Micky Arthur, the South African coach, was understandably downcast at the end of the second day's play at Centurion Park, terming it as an "ordinary" one for his side. He hailed New Zealand's fighting spirit and felt that their depth in batting, all the way till No.10, was always going to be an advantage.
"We probably didn't do ourselves any favours after lunch," said Arthur at the end of the day. "We gave the left-handers [Jacob Oram and Daniel Vettori] too much width, and let them get away from us. It was pretty disappointing and a pretty ordinary day at the end. At lunch time, we spoke about taking opportunities. We didn't do that against Australia, where we had 50-50 situations, but they took the opportunities better than we did. We wanted to turn that around, and we had them in a precarious position.
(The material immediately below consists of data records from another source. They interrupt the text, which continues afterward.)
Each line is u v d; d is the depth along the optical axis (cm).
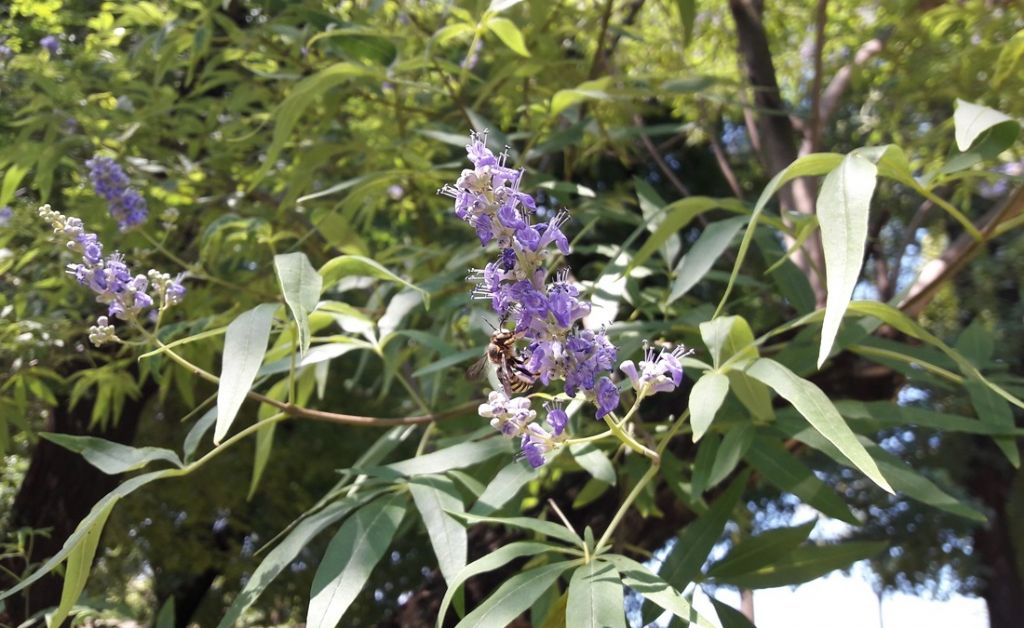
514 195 17
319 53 47
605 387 18
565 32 48
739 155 119
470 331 35
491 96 47
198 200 48
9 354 46
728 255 72
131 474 64
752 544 27
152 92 47
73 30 57
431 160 56
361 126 53
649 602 24
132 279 25
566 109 43
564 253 17
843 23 60
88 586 85
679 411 44
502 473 25
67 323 46
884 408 27
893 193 68
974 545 158
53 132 44
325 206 47
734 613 25
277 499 108
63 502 61
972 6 49
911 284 34
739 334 24
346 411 101
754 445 27
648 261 37
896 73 55
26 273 51
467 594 49
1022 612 152
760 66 48
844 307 17
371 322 32
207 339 43
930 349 31
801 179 45
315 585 22
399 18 51
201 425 26
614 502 46
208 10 43
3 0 56
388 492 25
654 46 60
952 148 25
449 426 37
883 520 148
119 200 38
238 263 54
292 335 29
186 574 115
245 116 55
Oram and Vettori added 183 for the seventh wicket, helping New Zealand gain a handy 51-run lead. Arthur revealed that South Africa's pressure tactics had worked with New Zealand's top order, but come unstuck when faced with Oram and Vettori. "We planned for that," he said. "We wanted to put the likes of [Stephen] Fleming, [Scott] Styris and [Nathan] Astle under pressure, and we did that nicely - and then Jacob popped up and played fantastically well. And even a guy like [James] Franklin played some fantastic shots. I guess New Zealand are a little like us - they bat all the way down."
Oram, who made a career best 133, said it had been an emotional experience reaching his third Test century, after being out of Test cricket for nearly 18 months owing to a a string of injuries. "From a purely stroke-making point of view, it was the worst of the three [centuries]," he continued. "I never felt comfortable at all, and I didn't feel as good as I would have liked technically. But for the team, and the situation we were in, it was probably my best."
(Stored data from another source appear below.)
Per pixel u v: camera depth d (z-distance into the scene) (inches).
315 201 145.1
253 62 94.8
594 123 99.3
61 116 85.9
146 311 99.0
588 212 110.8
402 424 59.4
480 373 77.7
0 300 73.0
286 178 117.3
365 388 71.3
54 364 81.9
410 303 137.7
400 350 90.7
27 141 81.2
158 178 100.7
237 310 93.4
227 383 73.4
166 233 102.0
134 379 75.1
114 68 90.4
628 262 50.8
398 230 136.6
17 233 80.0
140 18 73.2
Considering the value of the century, it was surprising to observe Oram's relatively muted reaction after bringing up the landmark, when he saluted the dressing room and embraced Vettori. "I think it was a combination of a couple of things," he said about his reaction. "Firstly being out of Test cricket for however long it's been since Australia and also the nervousness and anxiety I had pre-Test. It built up due to the fact I hadn't played for so long. You're always doubting yourself - am I up to speed after such a long break? But it was an unbelievable feeling especially considering the position we had found ourselves in."